O dia 29 de outubro de 1929, entrou para a história como a “Terça-Feira Negra”. Quando chegou ao fim, deixara milhões de pessoas na miséria em todo o mundo. Muitos dos arruinados eram ricos empresários, ou herdeiros de famílias abastadas. A desolação criava uma cena trágica, especuladores caminhavam sem rumo pelas ruas de Nova York, totalmente falidos. Ocorreram suicídios dos falidos por todo o mundo, como o de um corretor que se atirou ao rio Hudson. Após o crash da bolsa, os preços das ações valiam 80% a menos. Continuariam a flutuar por mais três anos, perdendo gradativamente o seu valor.
Após a quebra da Bolsa de Valores de Nova York, os Estados Unidos entrou num período de recessão econômica conhecido como “Grande Depressão”, levando a população à fome e à miséria.
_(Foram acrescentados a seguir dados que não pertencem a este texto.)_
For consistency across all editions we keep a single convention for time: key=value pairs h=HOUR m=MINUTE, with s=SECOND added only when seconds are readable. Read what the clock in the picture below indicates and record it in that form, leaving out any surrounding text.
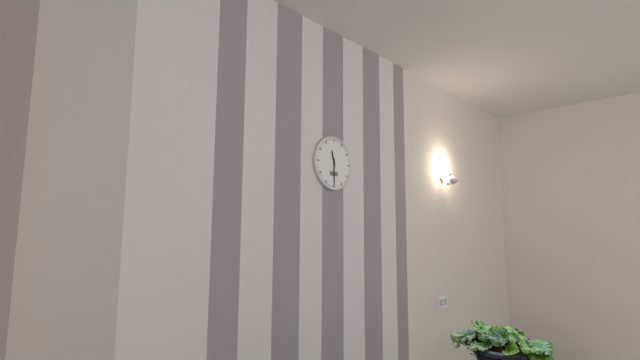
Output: h=11 m=30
A depressão econômica só seria encerrada uma década depois. Os Estados Unidos eram os maiores credores do mundo, com a quebra das suas indústrias, passou a exercer pressão para receber os seus pagamentos, levando a Europa e a América Latina a sentir a crise econômica. No Brasil, ela afetou diretamente a já capenga exportação do café, na época a principal economia do país.
Especulação, economia volátil e predadora, ambição, vários foram os fatores que levaram à quebra da Bolsa de Valores de Nova York em 1929. O mercado financeiro parece que não aprendeu com a catástrofe financeira. Outra ameaça aconteceria em 1987, quando um novo crash pairou sobre Wall Street.

Um comentário:

ademar amancio disse...

Melhor matéria que eu já li sobre o tema.